SIEMPRE SERÁS MI HIJO

He visto una película que me ha inspirado inscribir esta nota. Se llama Beatiful boy.

Mucha gente busca algo en su vida que no sabe que es. Algo le falta, desconoce que es. Prueba relaciones, sensaciones, mantiene apegos, compra cosas, pensando que eso pudiera ser. Pero no lo encuentra, manteniendo un vacío que no puede o no sabe llenar.

Para mí es un tesoro la Fe, y a la vez comprendo que es un misterio.

Fundamental en mi vida es creer. Lo que llamamos Fe. Por dos aspectos generales de la existencia humana:

1.- No hay buen viento para el que no sabe a qué puerto quiere llegar.

2.- Solo la religión es capaz de dar fuerzas y valor al más flaco para sobrellevar tantas cosas como se presentan en la vida.

Si crees en el Padre, en una vida eterna junto a Él, en el reencuentro con los que nos han precedido en el Camino, y que el Camino correcto es el de Cristo, que también es Padre nuestro, y que su Madre es tu Madre adoptante también. Si eres consciente que la senda del Cielo es más bien algo amarga y cuesta; y que lo que mucho vale, trabajito cuesta; permíteme que te aconseje que tengas  todos los días y a todas horas muy presente esta jaculatoria:

Dios mío, que yo sepa sufrir».

Porque es difícil mantenerse siempre, todos los días y en todo momento, en lo que Él nos dijo y nos dice.

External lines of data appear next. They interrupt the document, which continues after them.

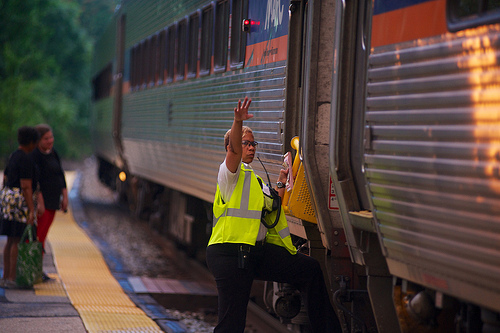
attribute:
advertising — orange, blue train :
[241, 4, 290, 69]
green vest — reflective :
[203, 157, 302, 257]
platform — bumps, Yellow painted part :
[53, 246, 159, 331]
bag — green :
[16, 222, 42, 290]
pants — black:
[202, 239, 333, 326]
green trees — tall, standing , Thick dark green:
[0, 1, 110, 166]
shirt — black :
[39, 150, 67, 210]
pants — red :
[37, 210, 55, 243]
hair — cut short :
[223, 127, 252, 148]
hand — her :
[231, 93, 257, 120]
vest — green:
[191, 157, 312, 257]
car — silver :
[120, 2, 315, 272]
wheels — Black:
[118, 179, 203, 234]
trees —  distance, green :
[3, 5, 93, 157]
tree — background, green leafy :
[1, 14, 87, 139]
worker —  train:
[205, 95, 304, 330]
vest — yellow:
[205, 160, 297, 260]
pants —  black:
[200, 238, 258, 321]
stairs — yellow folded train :
[274, 119, 323, 250]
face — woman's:
[234, 128, 260, 167]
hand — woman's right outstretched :
[218, 91, 257, 188]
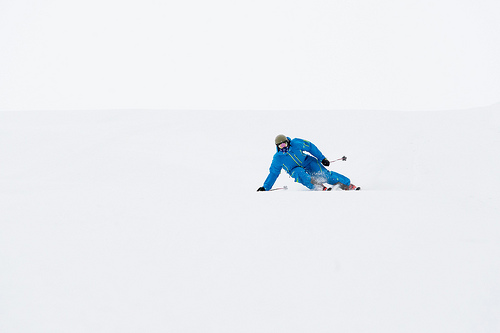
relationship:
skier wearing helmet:
[257, 135, 360, 192] [276, 136, 289, 151]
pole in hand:
[331, 158, 346, 165] [322, 159, 330, 167]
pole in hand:
[267, 187, 287, 191] [255, 188, 267, 191]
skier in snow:
[257, 135, 360, 192] [0, 107, 490, 316]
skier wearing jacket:
[257, 135, 360, 192] [259, 136, 354, 191]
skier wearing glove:
[257, 135, 360, 192] [321, 160, 330, 166]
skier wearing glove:
[257, 135, 360, 192] [257, 186, 264, 192]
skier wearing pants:
[257, 135, 360, 192] [289, 157, 351, 190]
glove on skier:
[321, 160, 330, 166] [257, 135, 360, 192]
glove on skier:
[257, 186, 264, 192] [257, 135, 360, 192]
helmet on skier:
[276, 136, 289, 151] [257, 135, 360, 192]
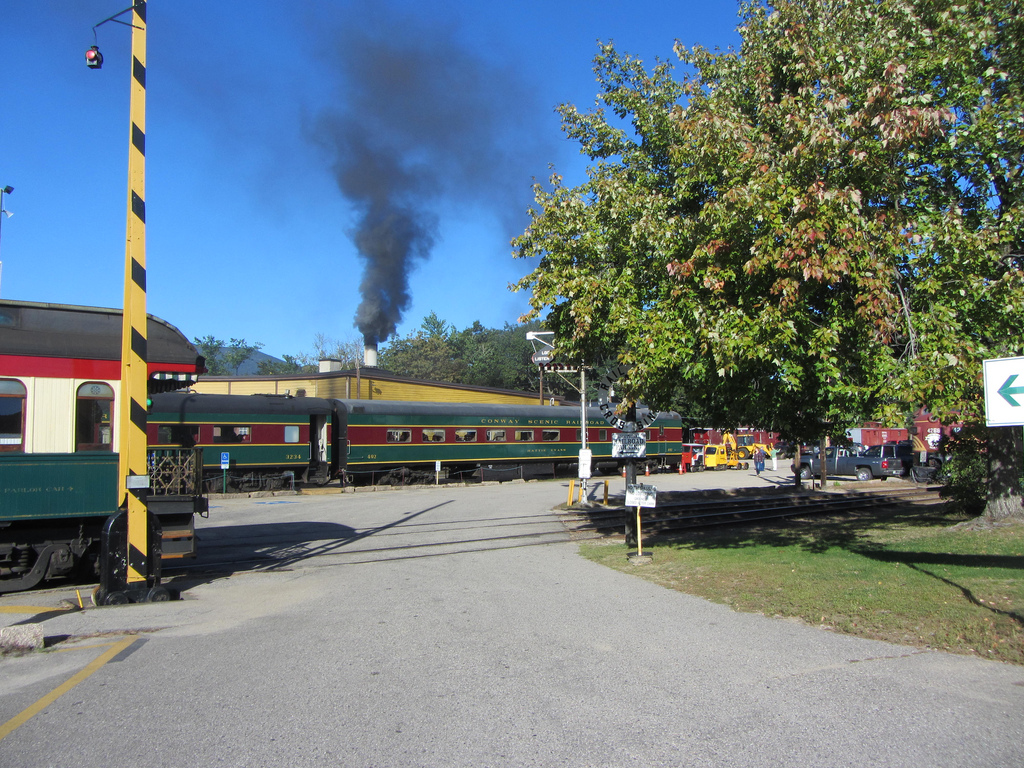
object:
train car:
[325, 397, 684, 487]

Pero cada vez que peques, imagínate que, para el Padre, para Cristo, para tu Madre, es como si te drogaras, como si te metieras un “piko” o una raya.

Sé que es difícil en ciertos momentos superar esa atracción a ese acto o a esa sensación que te pide el cuerpo. No es la primera vez y todo tu ser te pide probarlo de nuevo, recaer en aquello que sabes que no está bien, ni para lo que quieres de ti, ni para los que quieres.

Pero te justificas, te dices que sólo una vez más, eres débil y recaes.

De nada vale luego arrepentirte, confesarte, si recaes una y otra vez. Cristo no puede ayudarte, nadie puede ayudarte.

Sólo tú puedes decidir tus acciones, tus omisiones, tu camino. Porque tú eres algo más para Dios, eres libre, para el bien y para el mal, para superar tus dificultades o para caer en tus tentaciones, para enlodarte o para seguir caminando.

Puedes pedir ayuda, y seguro que de tu oración con Él obtendrás el buen consejo, pero el coraje y la decisión de seguirlo, es tuya.